Using xake data.

Downloading Data

You can download the data from your students’ work using the xake data command.

To download the data, run xake data download. This will save your data as a log.sz file.

Viewing and Exporting Data

To see your data, you can run either xake data csv to access a csv version of the data, or xake data json to access a json version. The json version contains much more material.

To save the output as a file, use e.g. xake data json > myData.json.

Analyzing Data

Analyzing these data can be difficult because there is so much. If you use R for analysis, the jsonlite package will import the xake data export into a data frame.

Before loading the json file, open it in a text editor. You will see ”This is xake, Version 0.9.2” at the beginning with a line break. Delete these so a square bracket is the first line. On the last line, there will be a last comma that needs to be deleted before the final square bracket. Delete this and save the file.
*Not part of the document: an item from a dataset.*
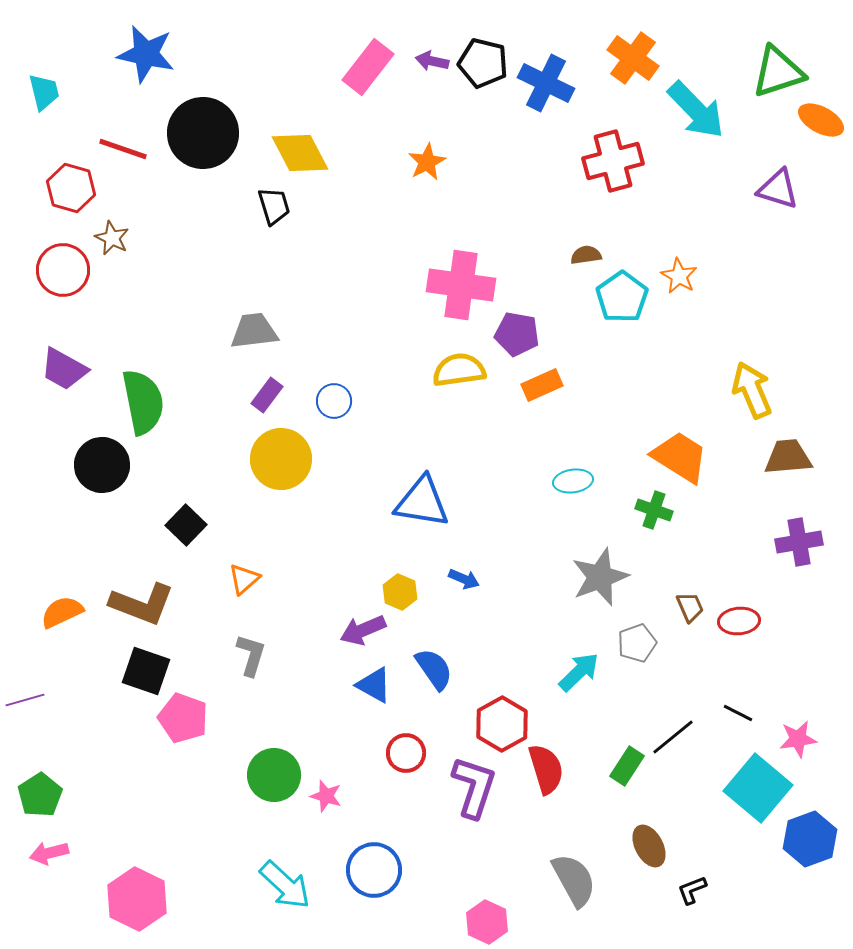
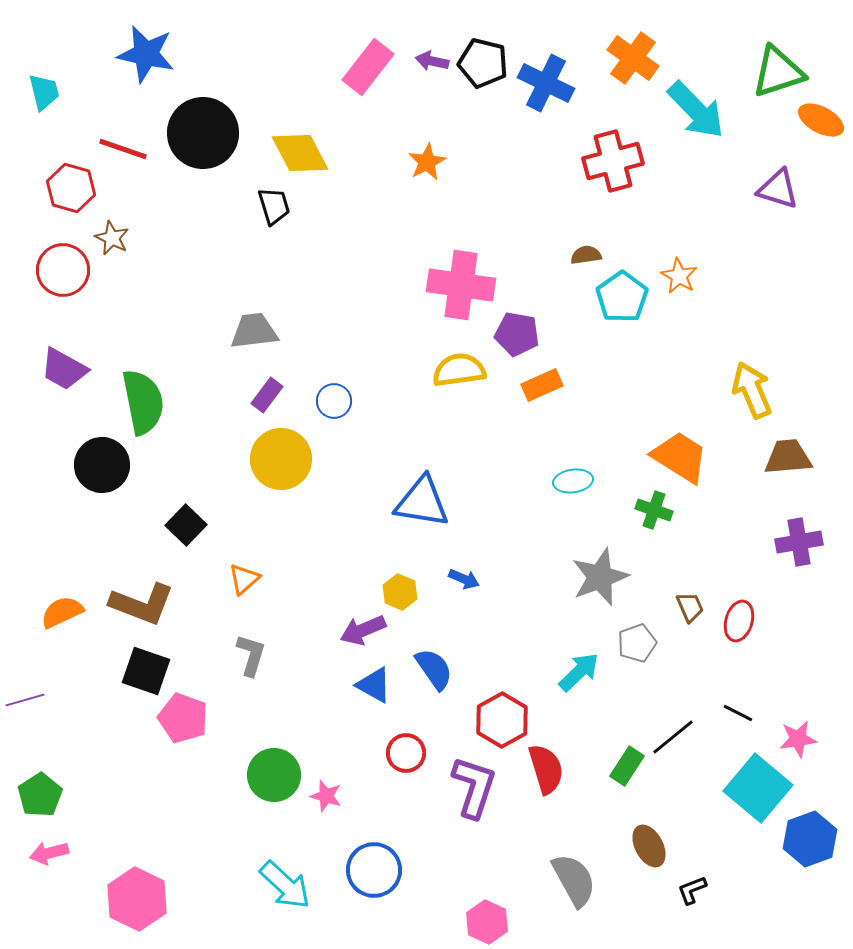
red ellipse at (739, 621): rotated 69 degrees counterclockwise
red hexagon at (502, 724): moved 4 px up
If your data has been saved as myData.json, you can use myData <- fromJSON("myData.json", flatten=TRUE) to save the data as a dataframe.

Variables

The most relevant variables for analysis are:

  • actor: identifies the person until the session has ended. A person may have multiple actor codes depending on whether they have logged it or not, or used different computer, etc.
  • stored: the time when the entry occurred. Timestamp is based on the user’s computer, and maybe or off by hours depending on how their computer is set up. stored is a better choice for the time
  • verb.display.en-US: the verb for what was happening at that record
    • experienced: a page loaded
    • answered: a question was answered
    • completed: something was completed (not sure what qualifies here)
    • played: a video was played
    • watched: a video was watched from some time to another time
    • skipped: a video was skipped from one time to another time (after being paused)
  • object.definition.name.en-US: the name of the page loaded
  • result.response: whatever was entered into an answer box
  • result.success: if the question is graded, this is TRUE if that answer was correct and FALSE if the answer was incorrect.